_AIM OF THE EXERCISE:_
Your answer must be the full listing, reproduced word for word.

━━━━━━━━━━━━━━━━━━━━━━━━━━━━━━

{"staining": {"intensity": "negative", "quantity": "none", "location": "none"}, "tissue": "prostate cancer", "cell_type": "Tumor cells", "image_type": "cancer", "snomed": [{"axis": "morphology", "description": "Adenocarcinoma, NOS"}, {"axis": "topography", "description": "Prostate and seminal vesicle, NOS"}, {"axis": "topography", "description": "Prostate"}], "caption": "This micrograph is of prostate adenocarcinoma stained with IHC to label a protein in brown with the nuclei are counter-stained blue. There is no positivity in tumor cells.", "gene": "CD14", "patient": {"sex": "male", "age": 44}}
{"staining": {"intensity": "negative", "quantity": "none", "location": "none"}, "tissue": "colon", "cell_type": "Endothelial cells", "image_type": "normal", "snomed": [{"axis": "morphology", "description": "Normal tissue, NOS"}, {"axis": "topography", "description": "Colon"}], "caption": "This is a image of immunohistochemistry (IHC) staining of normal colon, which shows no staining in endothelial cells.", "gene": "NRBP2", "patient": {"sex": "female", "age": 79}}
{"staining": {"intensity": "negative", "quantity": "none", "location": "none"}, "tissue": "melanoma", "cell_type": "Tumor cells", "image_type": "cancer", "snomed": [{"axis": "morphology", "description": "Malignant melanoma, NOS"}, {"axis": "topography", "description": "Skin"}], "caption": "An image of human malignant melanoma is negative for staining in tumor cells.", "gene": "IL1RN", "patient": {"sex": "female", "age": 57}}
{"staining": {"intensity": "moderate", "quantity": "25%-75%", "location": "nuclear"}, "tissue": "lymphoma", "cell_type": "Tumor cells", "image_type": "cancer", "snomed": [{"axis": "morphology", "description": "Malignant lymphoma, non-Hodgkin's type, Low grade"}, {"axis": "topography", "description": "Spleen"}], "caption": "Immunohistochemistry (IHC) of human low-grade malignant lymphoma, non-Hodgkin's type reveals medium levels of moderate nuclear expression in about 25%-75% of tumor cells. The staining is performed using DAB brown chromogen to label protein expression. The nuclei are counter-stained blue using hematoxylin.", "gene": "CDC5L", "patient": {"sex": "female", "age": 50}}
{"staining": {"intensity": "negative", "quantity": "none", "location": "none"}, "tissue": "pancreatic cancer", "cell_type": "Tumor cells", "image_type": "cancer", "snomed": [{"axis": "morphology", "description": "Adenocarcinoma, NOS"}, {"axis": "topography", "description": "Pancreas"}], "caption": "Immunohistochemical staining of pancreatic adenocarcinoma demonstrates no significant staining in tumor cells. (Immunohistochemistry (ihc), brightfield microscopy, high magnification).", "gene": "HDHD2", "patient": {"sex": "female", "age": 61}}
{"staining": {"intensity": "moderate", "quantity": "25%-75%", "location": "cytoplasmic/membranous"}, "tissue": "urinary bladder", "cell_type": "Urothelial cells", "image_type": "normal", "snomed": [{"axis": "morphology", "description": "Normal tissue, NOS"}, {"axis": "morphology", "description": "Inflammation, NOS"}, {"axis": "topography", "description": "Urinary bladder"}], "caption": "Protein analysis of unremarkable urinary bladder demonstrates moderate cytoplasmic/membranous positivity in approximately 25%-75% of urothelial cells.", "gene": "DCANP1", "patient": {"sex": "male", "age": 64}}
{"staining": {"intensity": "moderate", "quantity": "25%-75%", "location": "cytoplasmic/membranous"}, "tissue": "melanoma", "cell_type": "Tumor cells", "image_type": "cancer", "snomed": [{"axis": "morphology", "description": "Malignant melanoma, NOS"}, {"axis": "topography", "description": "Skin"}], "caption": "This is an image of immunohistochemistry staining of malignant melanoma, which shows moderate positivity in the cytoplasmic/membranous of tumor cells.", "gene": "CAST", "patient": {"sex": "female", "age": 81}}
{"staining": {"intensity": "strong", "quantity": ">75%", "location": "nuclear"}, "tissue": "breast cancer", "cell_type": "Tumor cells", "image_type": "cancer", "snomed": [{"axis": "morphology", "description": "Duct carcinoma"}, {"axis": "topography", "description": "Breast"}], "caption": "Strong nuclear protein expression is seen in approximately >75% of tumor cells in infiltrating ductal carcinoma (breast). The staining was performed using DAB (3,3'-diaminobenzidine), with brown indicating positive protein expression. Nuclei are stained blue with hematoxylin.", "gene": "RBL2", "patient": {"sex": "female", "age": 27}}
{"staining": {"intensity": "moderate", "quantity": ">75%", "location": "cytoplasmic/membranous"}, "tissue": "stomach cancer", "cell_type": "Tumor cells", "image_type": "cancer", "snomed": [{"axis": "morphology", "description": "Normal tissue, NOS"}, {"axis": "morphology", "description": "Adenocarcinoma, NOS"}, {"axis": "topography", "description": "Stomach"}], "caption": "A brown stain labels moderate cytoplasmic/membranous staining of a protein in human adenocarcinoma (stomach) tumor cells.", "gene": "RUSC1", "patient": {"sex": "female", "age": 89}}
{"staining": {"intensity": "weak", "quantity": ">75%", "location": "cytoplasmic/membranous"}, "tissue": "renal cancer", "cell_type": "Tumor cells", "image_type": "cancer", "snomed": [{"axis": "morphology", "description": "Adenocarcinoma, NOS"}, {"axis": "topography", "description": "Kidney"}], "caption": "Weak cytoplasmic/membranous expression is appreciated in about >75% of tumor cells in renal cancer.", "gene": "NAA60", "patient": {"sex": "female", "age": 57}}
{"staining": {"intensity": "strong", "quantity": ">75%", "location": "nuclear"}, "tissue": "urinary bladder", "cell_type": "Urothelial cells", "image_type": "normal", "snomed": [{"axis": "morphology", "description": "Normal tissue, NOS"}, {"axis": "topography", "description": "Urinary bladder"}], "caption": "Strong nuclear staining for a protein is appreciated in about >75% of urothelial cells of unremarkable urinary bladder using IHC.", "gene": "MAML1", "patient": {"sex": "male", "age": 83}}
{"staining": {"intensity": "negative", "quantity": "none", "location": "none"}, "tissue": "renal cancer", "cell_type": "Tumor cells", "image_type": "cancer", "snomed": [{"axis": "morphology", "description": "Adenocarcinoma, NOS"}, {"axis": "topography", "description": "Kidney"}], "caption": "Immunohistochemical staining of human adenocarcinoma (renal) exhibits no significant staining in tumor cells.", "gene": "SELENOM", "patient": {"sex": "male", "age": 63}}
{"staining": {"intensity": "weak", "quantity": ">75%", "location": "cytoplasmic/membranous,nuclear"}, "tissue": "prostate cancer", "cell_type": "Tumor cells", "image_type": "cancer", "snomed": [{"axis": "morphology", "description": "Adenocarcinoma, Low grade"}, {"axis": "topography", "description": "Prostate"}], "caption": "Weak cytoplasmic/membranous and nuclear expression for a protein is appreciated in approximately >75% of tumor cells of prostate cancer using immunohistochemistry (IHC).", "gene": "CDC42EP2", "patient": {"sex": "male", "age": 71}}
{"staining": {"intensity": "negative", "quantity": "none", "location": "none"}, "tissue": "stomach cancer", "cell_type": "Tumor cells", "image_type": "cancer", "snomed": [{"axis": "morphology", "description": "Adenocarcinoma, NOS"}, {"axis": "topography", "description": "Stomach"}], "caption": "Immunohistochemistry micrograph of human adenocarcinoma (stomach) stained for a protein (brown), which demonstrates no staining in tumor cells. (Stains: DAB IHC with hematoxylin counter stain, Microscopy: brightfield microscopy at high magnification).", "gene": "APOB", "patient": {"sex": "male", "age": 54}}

━━━━━━━━━━━━━━━━━━━━━━━━━━━━━━

_FINAL ANSWER:_
{"staining": {"intensity": "negative", "quantity": "none", "location": "none"}, "tissue": "prostate cancer", "cell_type": "Tumor cells", "image_type": "cancer", "snomed": [{"axis": "morphology", "description": "Adenocarcinoma, NOS"}, {"axis": "topography", "description": "Prostate and seminal vesicle, NOS"}, {"axis": "topography", "description": "Prostate"}], "caption": "This micrograph is of prostate adenocarcinoma stained with IHC to label a protein in brown with the nuclei are counter-stained blue. There is no positivity in tumor cells.", "gene": "CD14", "patient": {"sex": "male", "age": 44}}
{"staining": {"intensity": "negative", "quantity": "none", "location": "none"}, "tissue": "colon", "cell_type": "Endothelial cells", "image_type": "normal", "snomed": [{"axis": "morphology", "description": "Normal tissue, NOS"}, {"axis": "topography", "description": "Colon"}], "caption": "This is a image of immunohistochemistry (IHC) staining of normal colon, which shows no staining in endothelial cells.", "gene": "NRBP2", "patient": {"sex": "female", "age": 79}}
{"staining": {"intensity": "negative", "quantity": "none", "location": "none"}, "tissue": "melanoma", "cell_type": "Tumor cells", "image_type": "cancer", "snomed": [{"axis": "morphology", "description": "Malignant melanoma, NOS"}, {"axis": "topography", "description": "Skin"}], "caption": "An image of human malignant melanoma is negative for staining in tumor cells.", "gene": "IL1RN", "patient": {"sex": "female", "age": 57}}
{"staining": {"intensity": "moderate", "quantity": "25%-75%", "location": "nuclear"}, "tissue": "lymphoma", "cell_type": "Tumor cells", "image_type": "cancer", "snomed": [{"axis": "morphology", "description": "Malignant lymphoma, non-Hodgkin's type, Low grade"}, {"axis": "topography", "description": "Spleen"}], "caption": "Immunohistochemistry (IHC) of human low-grade malignant lymphoma, non-Hodgkin's type reveals medium levels of moderate nuclear expression in about 25%-75% of tumor cells. The staining is performed using DAB brown chromogen to label protein expression. The nuclei are counter-stained blue using hematoxylin.", "gene": "CDC5L", "patient": {"sex": "female", "age": 50}}
{"staining": {"intensity": "negative", "quantity": "none", "location": "none"}, "tissue": "pancreatic cancer", "cell_type": "Tumor cells", "image_type": "cancer", "snomed": [{"axis": "morphology", "description": "Adenocarcinoma, NOS"}, {"axis": "topography", "description": "Pancreas"}], "caption": "Immunohistochemical staining of pancreatic adenocarcinoma demonstrates no significant staining in tumor cells. (Immunohistochemistry (ihc), brightfield microscopy, high magnification).", "gene": "HDHD2", "patient": {"sex": "female", "age": 61}}
{"staining": {"intensity": "moderate", "quantity": "25%-75%", "location": "cytoplasmic/membranous"}, "tissue": "urinary bladder", "cell_type": "Urothelial cells", "image_type": "normal", "snomed": [{"axis": "morphology", "description": "Normal tissue, NOS"}, {"axis": "morphology", "description": "Inflammation, NOS"}, {"axis": "topography", "description": "Urinary bladder"}], "caption": "Protein analysis of unremarkable urinary bladder demonstrates moderate cytoplasmic/membranous positivity in approximately 25%-75% of urothelial cells.", "gene": "DCANP1", "patient": {"sex": "male", "age": 64}}
{"staining": {"intensity": "moderate", "quantity": "25%-75%", "location": "cytoplasmic/membranous"}, "tissue": "melanoma", "cell_type": "Tumor cells", "image_type": "cancer", "snomed": [{"axis": "morphology", "description": "Malignant melanoma, NOS"}, {"axis": "topography", "description": "Skin"}], "caption": "This is an image of immunohistochemistry staining of malignant melanoma, which shows moderate positivity in the cytoplasmic/membranous of tumor cells.", "gene": "CAST", "patient": {"sex": "female", "age": 81}}
{"staining": {"intensity": "strong", "quantity": ">75%", "location": "nuclear"}, "tissue": "breast cancer", "cell_type": "Tumor cells", "image_type": "cancer", "snomed": [{"axis": "morphology", "description": "Duct carcinoma"}, {"axis": "topography", "description": "Breast"}], "caption": "Strong nuclear protein expression is seen in approximately >75% of tumor cells in infiltrating ductal carcinoma (breast). The staining was performed using DAB (3,3'-diaminobenzidine), with brown indicating positive protein expression. Nuclei are stained blue with hematoxylin.", "gene": "RBL2", "patient": {"sex": "female", "age": 27}}
{"staining": {"intensity": "moderate", "quantity": ">75%", "location": "cytoplasmic/membranous"}, "tissue": "stomach cancer", "cell_type": "Tumor cells", "image_type": "cancer", "snomed": [{"axis": "morphology", "description": "Normal tissue, NOS"}, {"axis": "morphology", "description": "Adenocarcinoma, NOS"}, {"axis": "topography", "description": "Stomach"}], "caption": "A brown stain labels moderate cytoplasmic/membranous staining of a protein in human adenocarcinoma (stomach) tumor cells.", "gene": "RUSC1", "patient": {"sex": "female", "age": 89}}
{"staining": {"intensity": "weak", "quantity": ">75%", "location": "cytoplasmic/membranous"}, "tissue": "renal cancer", "cell_type": "Tumor cells", "image_type": "cancer", "snomed": [{"axis": "morphology", "description": "Adenocarcinoma, NOS"}, {"axis": "topography", "description": "Kidney"}], "caption": "Weak cytoplasmic/membranous expression is appreciated in about >75% of tumor cells in renal cancer.", "gene": "NAA60", "patient": {"sex": "female", "age": 57}}
{"staining": {"intensity": "strong", "quantity": ">75%", "location": "nuclear"}, "tissue": "urinary bladder", "cell_type": "Urothelial cells", "image_type": "normal", "snomed": [{"axis": "morphology", "description": "Normal tissue, NOS"}, {"axis": "topography", "description": "Urinary bladder"}], "caption": "Strong nuclear staining for a protein is appreciated in about >75% of urothelial cells of unremarkable urinary bladder using IHC.", "gene": "MAML1", "patient": {"sex": "male", "age": 83}}
{"staining": {"intensity": "negative", "quantity": "none", "location": "none"}, "tissue": "renal cancer", "cell_type": "Tumor cells", "image_type": "cancer", "snomed": [{"axis": "morphology", "description": "Adenocarcinoma, NOS"}, {"axis": "topography", "description": "Kidney"}], "caption": "Immunohistochemical staining of human adenocarcinoma (renal) exhibits no significant staining in tumor cells.", "gene": "SELENOM", "patient": {"sex": "male", "age": 63}}
{"staining": {"intensity": "weak", "quantity": ">75%", "location": "cytoplasmic/membranous,nuclear"}, "tissue": "prostate cancer", "cell_type": "Tumor cells", "image_type": "cancer", "snomed": [{"axis": "morphology", "description": "Adenocarcinoma, Low grade"}, {"axis": "topography", "description": "Prostate"}], "caption": "Weak cytoplasmic/membranous and nuclear expression for a protein is appreciated in approximately >75% of tumor cells of prostate cancer using immunohistochemistry (IHC).", "gene": "CDC42EP2", "patient": {"sex": "male", "age": 71}}
{"staining": {"intensity": "negative", "quantity": "none", "location": "none"}, "tissue": "stomach cancer", "cell_type": "Tumor cells", "image_type": "cancer", "snomed": [{"axis": "morphology", "description": "Adenocarcinoma, NOS"}, {"axis": "topography", "description": "Stomach"}], "caption": "Immunohistochemistry micrograph of human adenocarcinoma (stomach) stained for a protein (brown), which demonstrates no staining in tumor cells. (Stains: DAB IHC with hematoxylin counter stain, Microscopy: brightfield microscopy at high magnification).", "gene": "APOB", "patient": {"sex": "male", "age": 54}}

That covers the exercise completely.